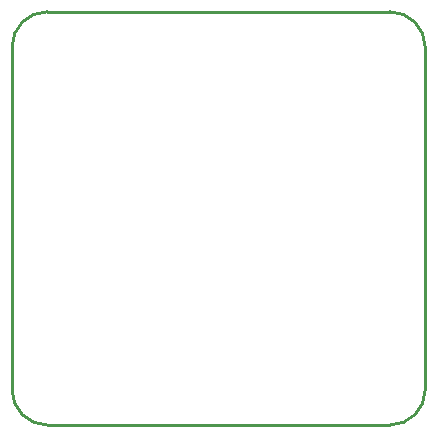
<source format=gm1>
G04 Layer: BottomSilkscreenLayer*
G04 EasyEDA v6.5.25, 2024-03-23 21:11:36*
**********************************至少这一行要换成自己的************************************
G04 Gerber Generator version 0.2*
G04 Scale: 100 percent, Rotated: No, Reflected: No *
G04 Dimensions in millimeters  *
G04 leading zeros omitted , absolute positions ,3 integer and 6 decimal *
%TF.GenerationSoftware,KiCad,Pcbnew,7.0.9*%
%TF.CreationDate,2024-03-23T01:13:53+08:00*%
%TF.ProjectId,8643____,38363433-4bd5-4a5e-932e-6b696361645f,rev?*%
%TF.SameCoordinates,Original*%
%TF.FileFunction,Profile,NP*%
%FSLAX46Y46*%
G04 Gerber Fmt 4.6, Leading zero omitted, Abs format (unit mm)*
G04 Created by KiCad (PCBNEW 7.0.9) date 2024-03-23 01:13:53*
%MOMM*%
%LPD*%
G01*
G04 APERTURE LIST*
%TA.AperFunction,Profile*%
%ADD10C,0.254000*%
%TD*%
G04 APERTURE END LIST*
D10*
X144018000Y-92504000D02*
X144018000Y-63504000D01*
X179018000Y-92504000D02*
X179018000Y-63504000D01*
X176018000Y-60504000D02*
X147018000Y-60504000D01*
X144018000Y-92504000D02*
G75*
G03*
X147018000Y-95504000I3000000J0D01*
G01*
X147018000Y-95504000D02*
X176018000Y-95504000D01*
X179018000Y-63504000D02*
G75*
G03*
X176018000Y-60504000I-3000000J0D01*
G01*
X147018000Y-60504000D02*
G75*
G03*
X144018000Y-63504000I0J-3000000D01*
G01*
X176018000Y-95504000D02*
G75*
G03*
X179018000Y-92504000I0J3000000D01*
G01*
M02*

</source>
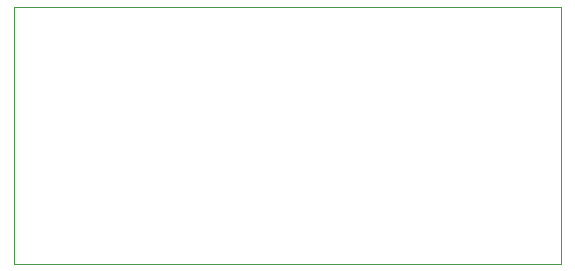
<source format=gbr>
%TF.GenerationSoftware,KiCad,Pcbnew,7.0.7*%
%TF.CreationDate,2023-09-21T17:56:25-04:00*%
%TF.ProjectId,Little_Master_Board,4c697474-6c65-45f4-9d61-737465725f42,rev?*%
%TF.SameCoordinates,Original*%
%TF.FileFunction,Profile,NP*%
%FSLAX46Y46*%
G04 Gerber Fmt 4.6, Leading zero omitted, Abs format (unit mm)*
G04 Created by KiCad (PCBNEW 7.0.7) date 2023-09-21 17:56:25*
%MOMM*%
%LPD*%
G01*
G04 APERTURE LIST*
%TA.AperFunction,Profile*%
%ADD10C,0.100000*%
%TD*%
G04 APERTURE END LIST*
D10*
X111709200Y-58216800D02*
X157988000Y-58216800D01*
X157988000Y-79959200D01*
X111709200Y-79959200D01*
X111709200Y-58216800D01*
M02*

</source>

* **YOUR GOAL**: Although the entries contain pictures, reproduce only the rest, exactly as written.

* **ANSWER FOR THIS EXERCISE**:
<source format=gm1>
G04 Layer: BottomSilkscreenLayer*
G04 EasyEDA v6.5.25, 2024-03-23 21:11:36*
**********************************至少这一行要换成自己的************************************
G04 Gerber Generator version 0.2*
G04 Scale: 100 percent, Rotated: No, Reflected: No *
G04 Dimensions in millimeters  *
G04 leading zeros omitted , absolute positions ,3 integer and 6 decimal *
%TF.GenerationSoftware,KiCad,Pcbnew,7.0.9*%
%TF.CreationDate,2024-03-23T01:13:53+08:00*%
%TF.ProjectId,8643____,38363433-4bd5-4a5e-932e-6b696361645f,rev?*%
%TF.SameCoordinates,Original*%
%TF.FileFunction,Profile,NP*%
%FSLAX46Y46*%
G04 Gerber Fmt 4.6, Leading zero omitted, Abs format (unit mm)*
G04 Created by KiCad (PCBNEW 7.0.9) date 2024-03-23 01:13:53*
%MOMM*%
%LPD*%
G01*
G04 APERTURE LIST*
%TA.AperFunction,Profile*%
%ADD10C,0.254000*%
%TD*%
G04 APERTURE END LIST*
D10*
X144018000Y-92504000D02*
X144018000Y-63504000D01*
X179018000Y-92504000D02*
X179018000Y-63504000D01*
X176018000Y-60504000D02*
X147018000Y-60504000D01*
X144018000Y-92504000D02*
G75*
G03*
X147018000Y-95504000I3000000J0D01*
G01*
X147018000Y-95504000D02*
X176018000Y-95504000D01*
X179018000Y-63504000D02*
G75*
G03*
X176018000Y-60504000I-3000000J0D01*
G01*
X147018000Y-60504000D02*
G75*
G03*
X144018000Y-63504000I0J-3000000D01*
G01*
X176018000Y-95504000D02*
G75*
G03*
X179018000Y-92504000I0J3000000D01*
G01*
M02*

</source>
<source format=gbr>
%TF.GenerationSoftware,KiCad,Pcbnew,7.0.7*%
%TF.CreationDate,2023-09-21T17:56:25-04:00*%
%TF.ProjectId,Little_Master_Board,4c697474-6c65-45f4-9d61-737465725f42,rev?*%
%TF.SameCoordinates,Original*%
%TF.FileFunction,Profile,NP*%
%FSLAX46Y46*%
G04 Gerber Fmt 4.6, Leading zero omitted, Abs format (unit mm)*
G04 Created by KiCad (PCBNEW 7.0.7) date 2023-09-21 17:56:25*
%MOMM*%
%LPD*%
G01*
G04 APERTURE LIST*
%TA.AperFunction,Profile*%
%ADD10C,0.100000*%
%TD*%
G04 APERTURE END LIST*
D10*
X111709200Y-58216800D02*
X157988000Y-58216800D01*
X157988000Y-79959200D01*
X111709200Y-79959200D01*
X111709200Y-58216800D01*
M02*

</source>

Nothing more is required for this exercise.